Север и южная местностьПочивают в мире[19].
На рассвете штаб совершает марш. Меня оставили для работы. Затем по крутому луговому склону я спустился для утреннего умывания к речке, которая течет, петляя за деревней. Фруктовые сады спускаются почти до воды. Я устроился на берегу. Густой камыш стоит стеной. Из-за нее, как из-за театральных кулис, выходим для непродолжительного выступления друг за другом. Появляется небольшая серая собака, которая осторожно оглядывается и, увидев меня, испуганно прыгает в камыши; затем белая курица, которая сразу затягивает «оду снесенному яйцу». Поблизости должно быть и гнездо сороки, поскольку слышно взволнованное стрекотание его обитателей, доходящее до моего слуха. Рядом со мной копошится на острых концах листьев крапивы в паутине недавно вылупившаяся гусеница дневной бабочки, тогда как под ней грызут листья крупные, покрытые выростами гусеницы бабочки павлиноглазки. Вниз по склону из кустарника рябины раздается зовущее пение иволги, первой в этом году. Но она остается скрытой в листве и сверкает своим золотым оперением только тогда, когда улетает.
Когда я снова медленно поднимаюсь наверх, то вижу большую ветряную мельницу. Между домами стоят пожилые люди и бойко обсуждают итоги этих дней. Я нахожусь слишком далеко, но я, вероятно, не понял бы их, если бы находился и рядом. От наших людей, понимающих местный диалект, известно, что обсуждается в деревне: останется ли все по-прежнему, или хозяевами станем мы? И что станет с парнями из деревни, братьями, сыновьями, которые сражаются в Красной армии? Скоро ли закончится война?

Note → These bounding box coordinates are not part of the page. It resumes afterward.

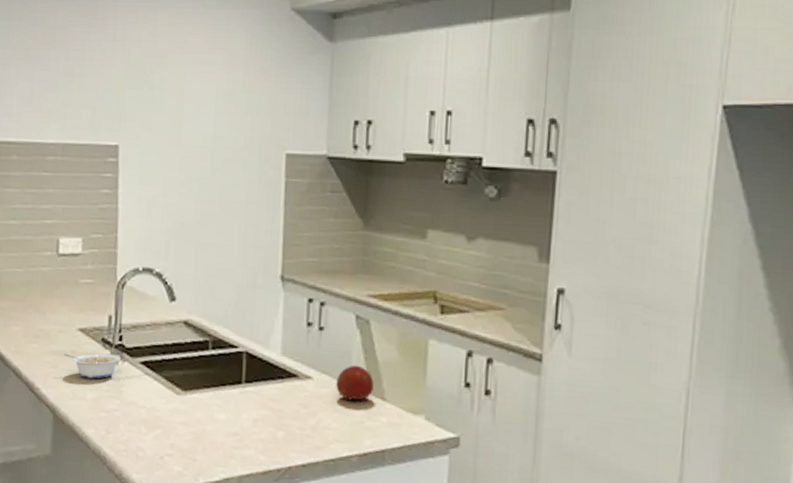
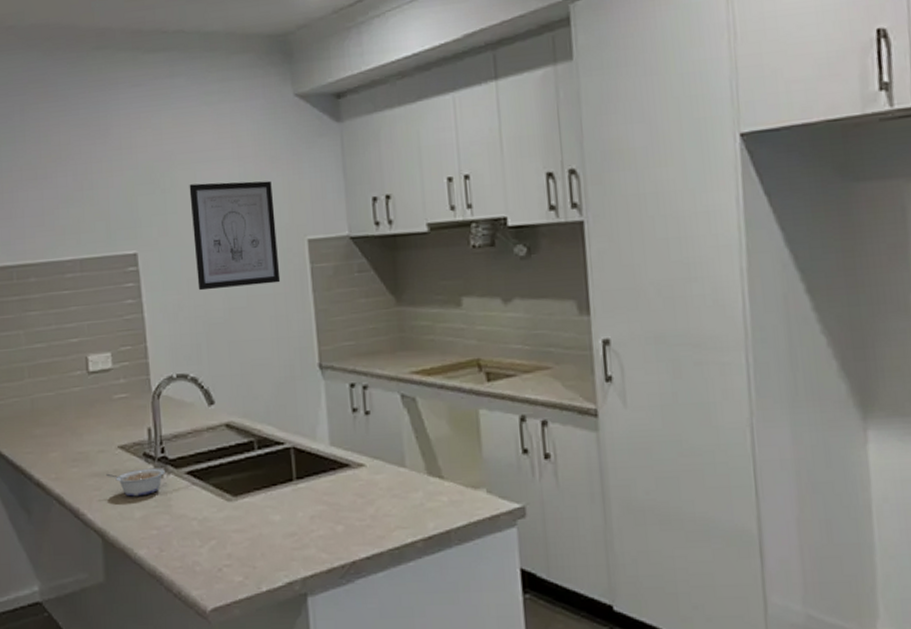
wall art: none [173,84,258,192] -> present [189,180,281,291]
fruit: present [336,365,374,402] -> none [390,445,429,483]

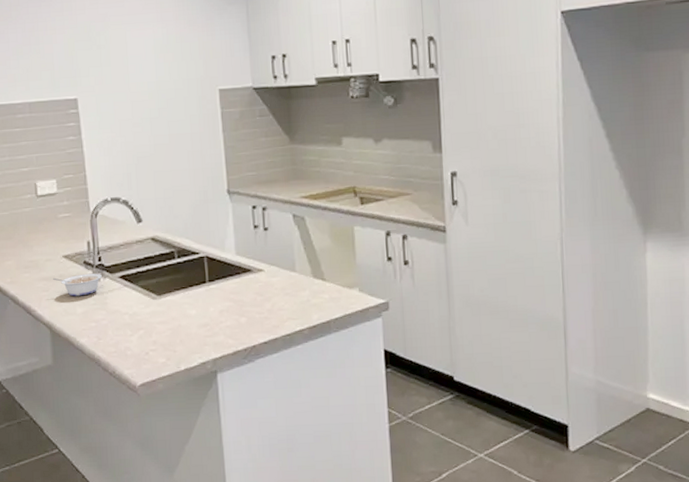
wall art: present [189,180,281,291] -> none [120,40,197,130]

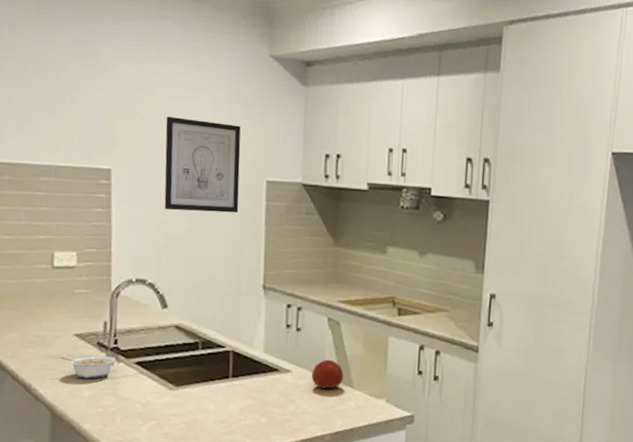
wall art: none [120,40,197,130] -> present [164,116,241,213]
fruit: none [283,255,314,284] -> present [311,359,343,389]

Я останавливаюсь. Крестьяне, фруктовые сады, низина ручья со своими птицами и гусеницами. Стою молча, очарованный этой обстановкой, этим чужим краем, знакомым, как голос, который я давно воспринимал на слух и который звучит вновь. Но это лишь мгновения. Неподвижность Спящей красавицы отступает, целое распадается – на отдельные элементы, чужое. И все же меня окружает соблазн: остаться здесь! Непреодолимая сила исторического начала, ускользнуть от судьбы, как бабочка из своей куколки.
Я зову Флайсснера. Он уже собрался. Вскоре мы спускаемся по склону, к дороге наступления, к остальным своим, следуя законам войны. Заколдованная деревня исчезла за холмами.
5 июля
Преследование противника, приближаемся к Дону. Вскоре путь лежит через сухие меловые участки между водными потоками притоков Дона, среди бесконечной вереницы трясущихся грузовиков. Лица пехотинцев, совершающих марш-броски под раскаленным солнцем, вскоре становятся грязно-черными от пота и пыли, они покрываются белым известковым налетом.